- [Saved entries]
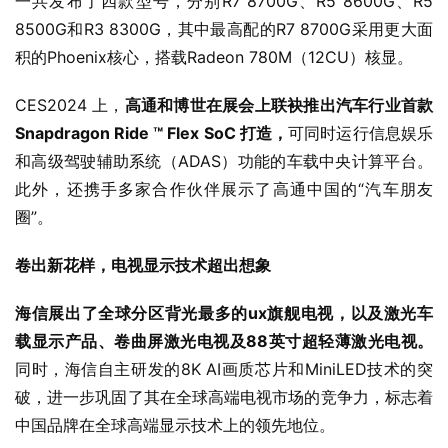
一共发布了四款型号，分别R7 8700G、R5 8600G、R5 
8500G和R3 8300G，其中最高配的R7 8700G采用更大面
积的Phoenix核心，搭载Radeon 780M（12CU）核显。
CES2024 上，
高通和博世在展会上联袂推出汽车行业首款 
Snapdragon Ride ™ Flex SoC 打造，
可同时运行信息娱乐
和高级驾驶辅助系统（ADAS）功能的车载中央计算平台。
此外，还携手多家合作伙伴展示了高通中国的“汽车朋友
圈”。
卷出新花样，电视显示技术超出想象
海信展出了全球分区背光最多的ux旗舰电视，以及激光车
载显示产品、卷曲屏激光电视及88英寸超轻薄激光电视。
同时，海信自主研发的8K AI画质芯片和MiniLED技术的突
破，进一步巩固了其在全球高端电视市场的竞争力，标志着
中国品牌在全球高端显示技术上的领先地位。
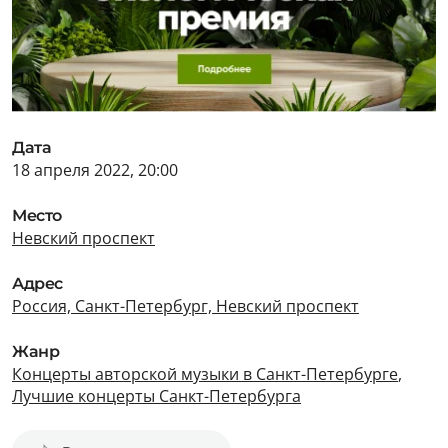
Дата
18 апреля 2022, 20:00
Место
Невский проспект
Адрес
Россия, Санкт-Петербург, Невский проспект
Жанр
Концерты авторской музыки в Санкт-Петербурге
,
Лучшие концерты Санкт-Петербурга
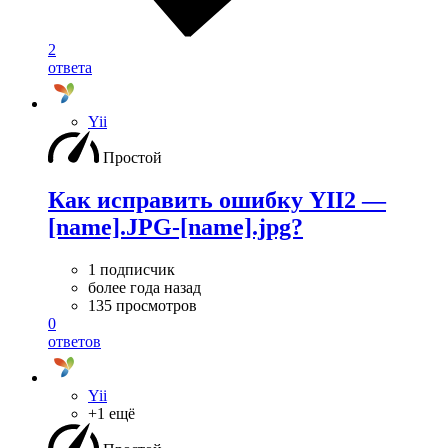
2
ответа
Yii
Простой
Как исправить ошибку YII2 —
[name].JPG-[name].jpg?
1 подписчик
более года назад
135 просмотров
0
ответов
Yii
+1 ещё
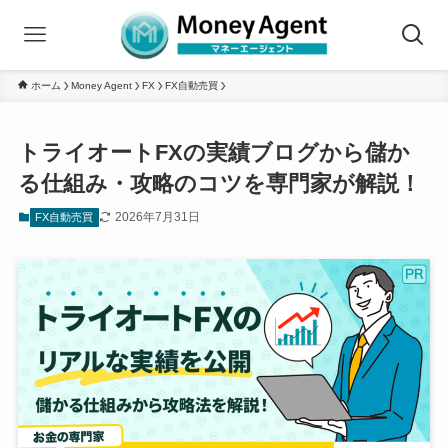
ホーム
Money Agent
FX
FX自動売買
トライオートFXの実績ブログから儲か
る仕組み・攻略のコツを専門家が解説！
2026年7月31日
FX自動売買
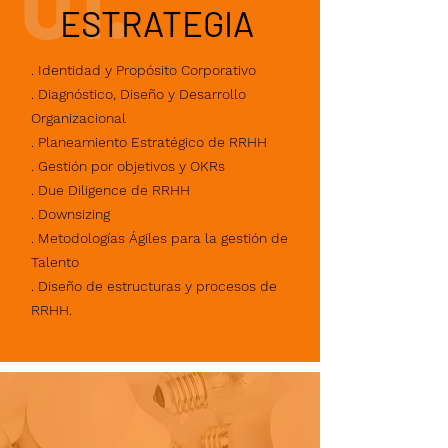
01.
ESTRATEGIA
. Identidad y Propósito Corporativo
. Diagnóstico, Diseño y Desarrollo
Organizacional
. Planeamiento Estratégico de RRHH
. Gestión por objetivos y OKRs
. Due Diligence de RRHH
. Downsizing
. Metodologías Ágiles para la gestión de
Talento
. Diseño de estructuras y procesos de
RRHH.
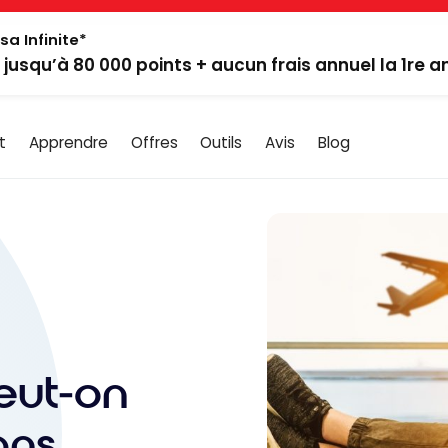
sa Infinite*
: jusqu’à 80 000 points + aucun frais annuel la 1re 
t
Apprendre
Offres
Outils
Avis
Blog
eut-on
ans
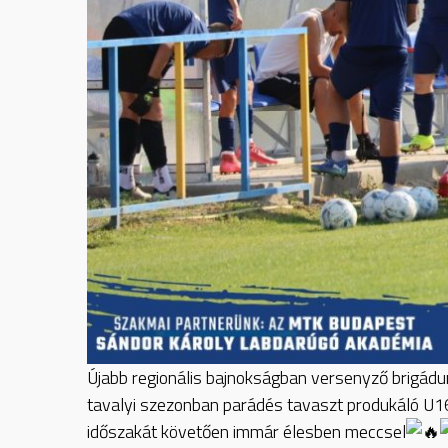
Újabb
regionális bajnokságban versenyző brigádu
tavalyi szezonban parádés tavaszt produkáló U1
időszakát követően immár élesben meccsel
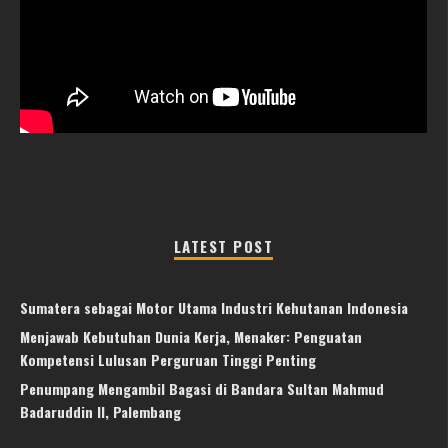
LATEST POST
Sumatera sebagai Motor Utama Industri Kehutanan Indonesia
Menjawab Kebutuhan Dunia Kerja, Menaker: Penguatan
Kompetensi Lulusan Perguruan Tinggi Penting
Penumpang Mengambil Bagasi di Bandara Sultan Mahmud
Badaruddin II, Palembang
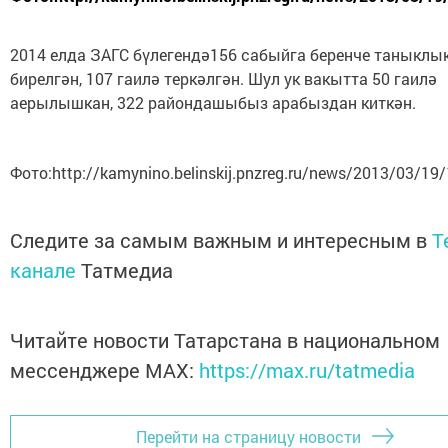
2014 елда ЗАГС бүлегендә156 сабыйга беренче таныклы
бирелгән, 107 гаилә теркәлгән. Шул ук вакытта 50 гаилә
аерылышкан, 322 райондашыбыз арабыздан киткән.
Фото:http://kamynino.belinskij.pnzreg.ru/news/2013/03/19
Следите за самым важным и интересным в
T
канале
Татмедиа
Читайте новости Татарстана в национальном
мессенджере MАХ:
https://max.ru/tatmedia
Перейти на страницу новости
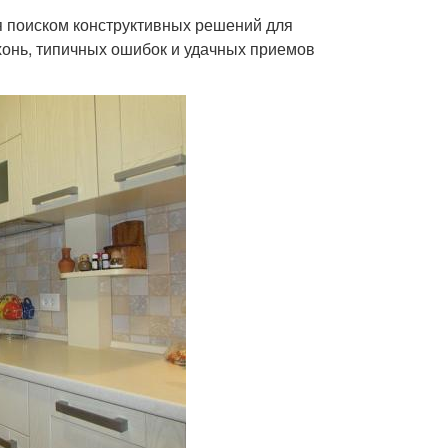
ся поиском конструктивных решений для
хонь, типичных ошибок и удачных приемов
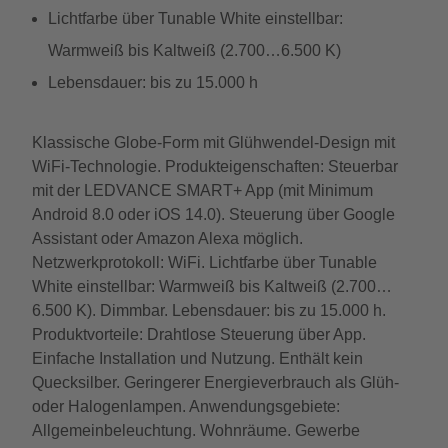
Lichtfarbe über Tunable White einstellbar:
Warmweiß bis Kaltweiß (2.700…6.500 K)
Lebensdauer: bis zu 15.000 h
Klassische Globe-Form mit Glühwendel-Design mit
WiFi-Technologie. Produkteigenschaften: Steuerbar
mit der LEDVANCE SMART+ App (mit Minimum
Android 8.0 oder iOS 14.0). Steuerung über Google
Assistant oder Amazon Alexa möglich.
Netzwerkprotokoll: WiFi. Lichtfarbe über Tunable
White einstellbar: Warmweiß bis Kaltweiß (2.700…
6.500 K). Dimmbar. Lebensdauer: bis zu 15.000 h.
Produktvorteile: Drahtlose Steuerung über App.
Einfache Installation und Nutzung. Enthält kein
Quecksilber. Geringerer Energieverbrauch als Glüh-
oder Halogenlampen. Anwendungsgebiete:
Allgemeinbeleuchtung. Wohnräume. Gewerbe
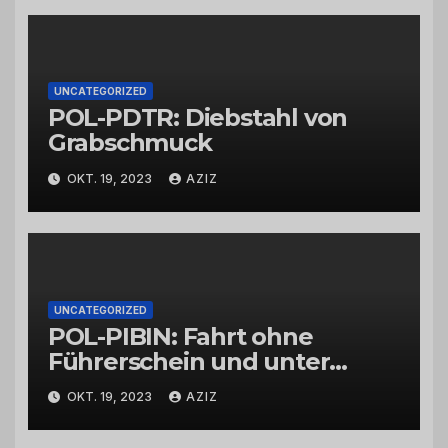
UNCATEGORIZED
POL-PDTR: Diebstahl von
Grabschmuck
OKT. 19, 2023
AZIZ
UNCATEGORIZED
POL-PIBIN: Fahrt ohne
Führerschein und unter
Einfluss von Drogen
OKT. 19, 2023
AZIZ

- [Problem requirements] Filter the records down to the lines that contain the string "Tunable", and copy those lines.

- [Reply to the task]
Lichtfarbe über Tunable White einstellbar:
Netzwerkprotokoll: WiFi. Lichtfarbe über Tunable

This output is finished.